Reproduce all of the records below, substituting "Ports" with "Livraison" wherever it occurs and leaving every other word unchanged.

» **Source data**
== Segment start ==
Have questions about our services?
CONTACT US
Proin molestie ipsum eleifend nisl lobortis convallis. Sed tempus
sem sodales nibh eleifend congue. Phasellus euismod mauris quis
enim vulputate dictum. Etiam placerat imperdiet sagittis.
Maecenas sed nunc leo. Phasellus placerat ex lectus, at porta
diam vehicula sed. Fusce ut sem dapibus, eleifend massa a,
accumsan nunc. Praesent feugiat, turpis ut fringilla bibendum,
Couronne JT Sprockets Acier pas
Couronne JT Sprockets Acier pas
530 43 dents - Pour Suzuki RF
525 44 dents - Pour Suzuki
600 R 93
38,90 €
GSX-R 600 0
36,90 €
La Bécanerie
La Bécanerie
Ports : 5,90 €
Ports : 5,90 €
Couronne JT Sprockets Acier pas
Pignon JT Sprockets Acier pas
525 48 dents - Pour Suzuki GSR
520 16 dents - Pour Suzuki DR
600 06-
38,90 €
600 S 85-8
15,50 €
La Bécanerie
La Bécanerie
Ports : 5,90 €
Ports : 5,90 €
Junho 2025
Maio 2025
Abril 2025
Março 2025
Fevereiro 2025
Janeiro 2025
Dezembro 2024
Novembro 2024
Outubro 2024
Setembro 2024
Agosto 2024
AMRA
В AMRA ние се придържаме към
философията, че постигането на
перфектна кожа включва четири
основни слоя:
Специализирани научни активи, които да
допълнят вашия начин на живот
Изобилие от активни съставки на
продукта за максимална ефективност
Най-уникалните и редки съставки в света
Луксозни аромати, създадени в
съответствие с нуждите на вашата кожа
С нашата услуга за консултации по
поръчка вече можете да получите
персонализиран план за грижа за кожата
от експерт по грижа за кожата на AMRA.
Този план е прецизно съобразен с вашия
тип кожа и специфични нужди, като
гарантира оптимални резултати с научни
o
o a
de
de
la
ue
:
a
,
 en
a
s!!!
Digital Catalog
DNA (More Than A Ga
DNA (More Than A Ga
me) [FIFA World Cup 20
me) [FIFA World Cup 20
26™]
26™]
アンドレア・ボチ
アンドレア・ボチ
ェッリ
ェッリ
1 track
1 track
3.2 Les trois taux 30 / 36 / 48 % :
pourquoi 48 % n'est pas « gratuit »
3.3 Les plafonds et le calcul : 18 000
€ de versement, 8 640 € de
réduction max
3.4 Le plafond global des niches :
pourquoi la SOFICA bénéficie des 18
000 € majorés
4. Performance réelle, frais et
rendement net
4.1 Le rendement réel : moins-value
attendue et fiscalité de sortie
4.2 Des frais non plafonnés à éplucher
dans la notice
== Segment end ==
» **Response to the task**
Have questions about our services?
CONTACT US
Proin molestie ipsum eleifend nisl lobortis convallis. Sed tempus
sem sodales nibh eleifend congue. Phasellus euismod mauris quis
enim vulputate dictum. Etiam placerat imperdiet sagittis.
Maecenas sed nunc leo. Phasellus placerat ex lectus, at porta
diam vehicula sed. Fusce ut sem dapibus, eleifend massa a,
accumsan nunc. Praesent feugiat, turpis ut fringilla bibendum,
Couronne JT Sprockets Acier pas
Couronne JT Sprockets Acier pas
530 43 dents - Pour Suzuki RF
525 44 dents - Pour Suzuki
600 R 93
38,90 €
GSX-R 600 0
36,90 €
La Bécanerie
La Bécanerie
Livraison : 5,90 €
Livraison : 5,90 €
Couronne JT Sprockets Acier pas
Pignon JT Sprockets Acier pas
525 48 dents - Pour Suzuki GSR
520 16 dents - Pour Suzuki DR
600 06-
38,90 €
600 S 85-8
15,50 €
La Bécanerie
La Bécanerie
Livraison : 5,90 €
Livraison : 5,90 €
Junho 2025
Maio 2025
Abril 2025
Março 2025
Fevereiro 2025
Janeiro 2025
Dezembro 2024
Novembro 2024
Outubro 2024
Setembro 2024
Agosto 2024
AMRA
В AMRA ние се придържаме към
философията, че постигането на
перфектна кожа включва четири
основни слоя:
Специализирани научни активи, които да
допълнят вашия начин на живот
Изобилие от активни съставки на
продукта за максимална ефективност
Най-уникалните и редки съставки в света
Луксозни аромати, създадени в
съответствие с нуждите на вашата кожа
С нашата услуга за консултации по
поръчка вече можете да получите
персонализиран план за грижа за кожата
от експерт по грижа за кожата на AMRA.
Този план е прецизно съобразен с вашия
тип кожа и специфични нужди, като
гарантира оптимални резултати с научни
o
o a
de
de
la
ue
:
a
,
 en
a
s!!!
Digital Catalog
DNA (More Than A Ga
DNA (More Than A Ga
me) [FIFA World Cup 20
me) [FIFA World Cup 20
26™]
26™]
アンドレア・ボチ
アンドレア・ボチ
ェッリ
ェッリ
1 track
1 track
3.2 Les trois taux 30 / 36 / 48 % :
pourquoi 48 % n'est pas « gratuit »
3.3 Les plafonds et le calcul : 18 000
€ de versement, 8 640 € de
réduction max
3.4 Le plafond global des niches :
pourquoi la SOFICA bénéficie des 18
000 € majorés
4. Performance réelle, frais et
rendement net
4.1 Le rendement réel : moins-value
attendue et fiscalité de sortie
4.2 Des frais non plafonnés à éplucher
dans la notice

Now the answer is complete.